▸ Exercise: The answer must consist only of the lines in the records below from the line with "37: (281, 100, 228.34)" to the line with "41: (268, 408, 104.64)", both included, copied word for word with every picture left out.

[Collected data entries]
━━━━

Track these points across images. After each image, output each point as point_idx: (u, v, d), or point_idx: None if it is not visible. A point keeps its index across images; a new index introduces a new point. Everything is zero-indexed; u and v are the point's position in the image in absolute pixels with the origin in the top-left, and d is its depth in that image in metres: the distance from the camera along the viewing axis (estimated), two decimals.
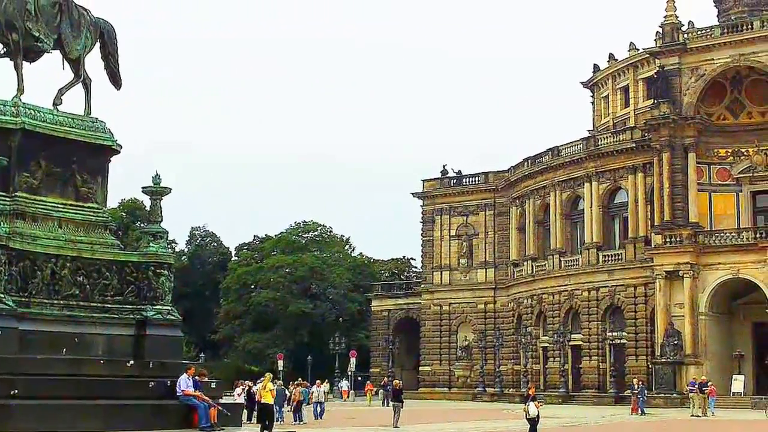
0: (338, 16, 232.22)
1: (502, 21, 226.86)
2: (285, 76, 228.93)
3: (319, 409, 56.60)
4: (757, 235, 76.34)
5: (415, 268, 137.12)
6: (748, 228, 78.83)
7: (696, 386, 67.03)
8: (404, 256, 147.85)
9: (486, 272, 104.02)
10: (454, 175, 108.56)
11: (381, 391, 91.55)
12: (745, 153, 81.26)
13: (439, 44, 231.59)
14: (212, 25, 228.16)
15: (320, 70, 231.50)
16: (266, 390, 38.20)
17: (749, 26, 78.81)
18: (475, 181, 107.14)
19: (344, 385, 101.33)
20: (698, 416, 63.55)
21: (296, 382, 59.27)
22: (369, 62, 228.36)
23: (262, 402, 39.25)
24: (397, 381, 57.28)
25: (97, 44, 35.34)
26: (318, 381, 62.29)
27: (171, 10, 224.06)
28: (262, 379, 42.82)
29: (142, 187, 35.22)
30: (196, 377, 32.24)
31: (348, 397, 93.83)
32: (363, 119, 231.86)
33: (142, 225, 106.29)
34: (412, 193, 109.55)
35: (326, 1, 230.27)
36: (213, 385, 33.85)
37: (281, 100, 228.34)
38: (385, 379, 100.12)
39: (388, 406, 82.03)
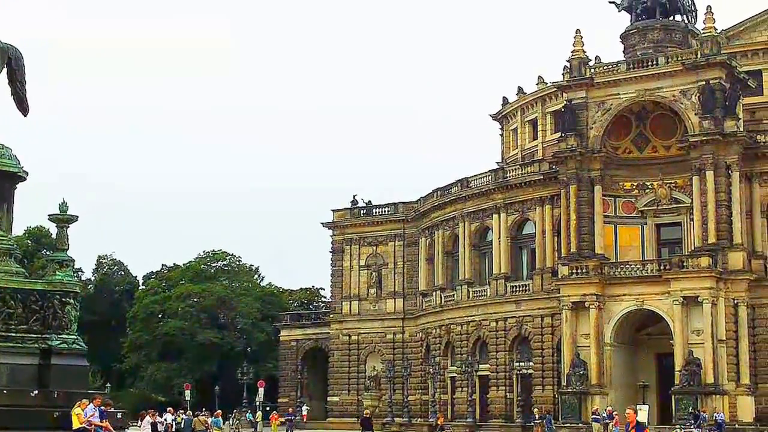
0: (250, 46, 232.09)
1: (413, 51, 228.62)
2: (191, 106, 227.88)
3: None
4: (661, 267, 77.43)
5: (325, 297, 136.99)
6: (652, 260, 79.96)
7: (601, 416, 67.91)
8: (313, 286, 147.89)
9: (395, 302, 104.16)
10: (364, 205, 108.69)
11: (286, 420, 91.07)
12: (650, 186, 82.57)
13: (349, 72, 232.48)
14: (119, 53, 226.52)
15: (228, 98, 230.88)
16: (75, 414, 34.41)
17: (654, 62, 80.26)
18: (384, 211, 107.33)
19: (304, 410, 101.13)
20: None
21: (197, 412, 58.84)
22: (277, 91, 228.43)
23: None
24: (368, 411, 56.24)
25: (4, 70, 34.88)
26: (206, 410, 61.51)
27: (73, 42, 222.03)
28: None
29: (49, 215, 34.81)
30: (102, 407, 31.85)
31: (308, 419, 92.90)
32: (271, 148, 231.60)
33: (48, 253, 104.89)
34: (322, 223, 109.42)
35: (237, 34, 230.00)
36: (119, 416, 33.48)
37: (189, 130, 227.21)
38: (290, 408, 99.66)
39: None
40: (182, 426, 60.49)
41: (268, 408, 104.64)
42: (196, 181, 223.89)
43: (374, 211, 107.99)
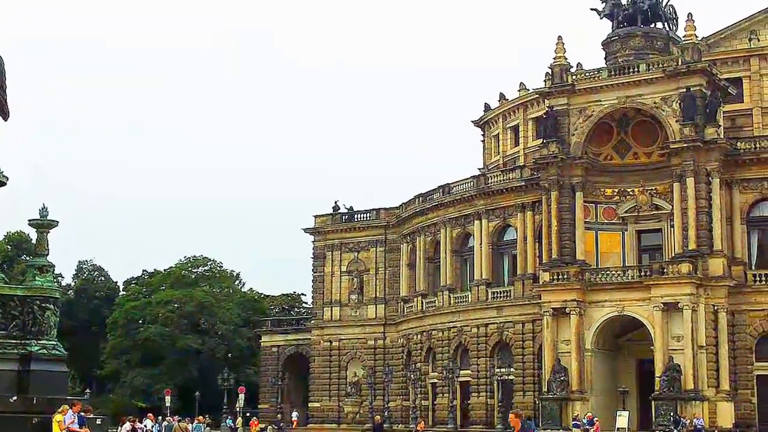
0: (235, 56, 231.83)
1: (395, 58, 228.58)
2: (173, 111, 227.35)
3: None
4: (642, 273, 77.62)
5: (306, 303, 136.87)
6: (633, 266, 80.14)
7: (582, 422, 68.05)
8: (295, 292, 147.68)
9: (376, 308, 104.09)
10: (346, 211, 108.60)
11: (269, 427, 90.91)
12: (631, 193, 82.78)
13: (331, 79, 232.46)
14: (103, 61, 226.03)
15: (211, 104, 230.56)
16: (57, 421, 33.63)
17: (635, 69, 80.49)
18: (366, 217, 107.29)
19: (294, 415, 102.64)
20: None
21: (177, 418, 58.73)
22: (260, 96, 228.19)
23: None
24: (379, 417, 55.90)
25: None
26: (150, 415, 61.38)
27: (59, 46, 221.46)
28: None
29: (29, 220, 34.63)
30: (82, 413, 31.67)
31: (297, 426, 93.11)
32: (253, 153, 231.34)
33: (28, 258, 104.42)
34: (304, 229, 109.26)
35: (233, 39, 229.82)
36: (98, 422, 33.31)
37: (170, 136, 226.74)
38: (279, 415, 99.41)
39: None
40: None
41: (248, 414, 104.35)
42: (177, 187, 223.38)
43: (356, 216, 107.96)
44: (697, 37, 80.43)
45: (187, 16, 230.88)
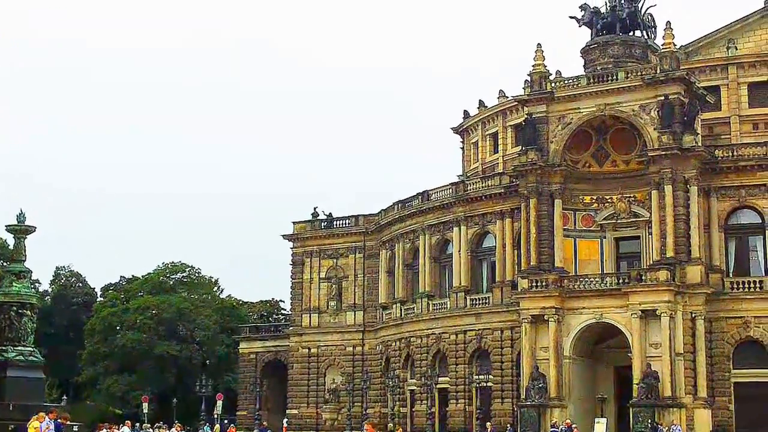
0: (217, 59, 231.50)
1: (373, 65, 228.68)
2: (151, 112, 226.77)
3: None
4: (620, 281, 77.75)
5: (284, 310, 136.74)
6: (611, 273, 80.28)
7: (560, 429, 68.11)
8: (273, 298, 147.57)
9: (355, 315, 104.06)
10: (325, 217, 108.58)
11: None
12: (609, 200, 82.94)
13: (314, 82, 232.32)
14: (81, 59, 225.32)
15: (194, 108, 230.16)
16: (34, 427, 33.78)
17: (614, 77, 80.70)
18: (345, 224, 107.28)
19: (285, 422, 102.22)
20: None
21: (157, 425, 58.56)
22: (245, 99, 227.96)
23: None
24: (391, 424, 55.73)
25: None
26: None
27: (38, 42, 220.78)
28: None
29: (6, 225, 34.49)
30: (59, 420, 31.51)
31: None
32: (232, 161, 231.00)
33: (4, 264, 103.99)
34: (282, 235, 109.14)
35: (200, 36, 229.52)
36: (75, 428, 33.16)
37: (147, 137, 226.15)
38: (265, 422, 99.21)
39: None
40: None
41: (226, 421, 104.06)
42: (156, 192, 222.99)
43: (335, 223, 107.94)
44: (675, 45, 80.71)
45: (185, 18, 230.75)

━━━━

▸ Response below:
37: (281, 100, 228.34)
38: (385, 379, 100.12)
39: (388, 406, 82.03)
0: (250, 46, 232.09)
1: (413, 51, 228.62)
2: (191, 106, 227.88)
3: None
4: (661, 267, 77.43)
5: (325, 297, 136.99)
6: (652, 260, 79.96)
7: (601, 416, 67.91)
8: (313, 286, 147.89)
9: (395, 302, 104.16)
10: (364, 205, 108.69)
11: (286, 420, 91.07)
12: (650, 186, 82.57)
13: (349, 72, 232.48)
14: (119, 53, 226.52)
15: (228, 98, 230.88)
16: (75, 414, 34.41)
17: (654, 62, 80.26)
18: (384, 211, 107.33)
19: (304, 410, 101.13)
20: None
21: (197, 412, 58.84)
22: (277, 91, 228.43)
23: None
24: (368, 411, 56.24)
25: (4, 70, 34.88)
26: (206, 410, 61.51)
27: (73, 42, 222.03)
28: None
29: (49, 215, 34.81)
30: (102, 407, 31.85)
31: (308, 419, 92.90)
32: (271, 148, 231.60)
33: (48, 253, 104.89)
34: (322, 223, 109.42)
35: (237, 34, 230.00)
36: (119, 416, 33.48)
37: (189, 130, 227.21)
38: (290, 408, 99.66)
39: None
40: (182, 426, 60.49)
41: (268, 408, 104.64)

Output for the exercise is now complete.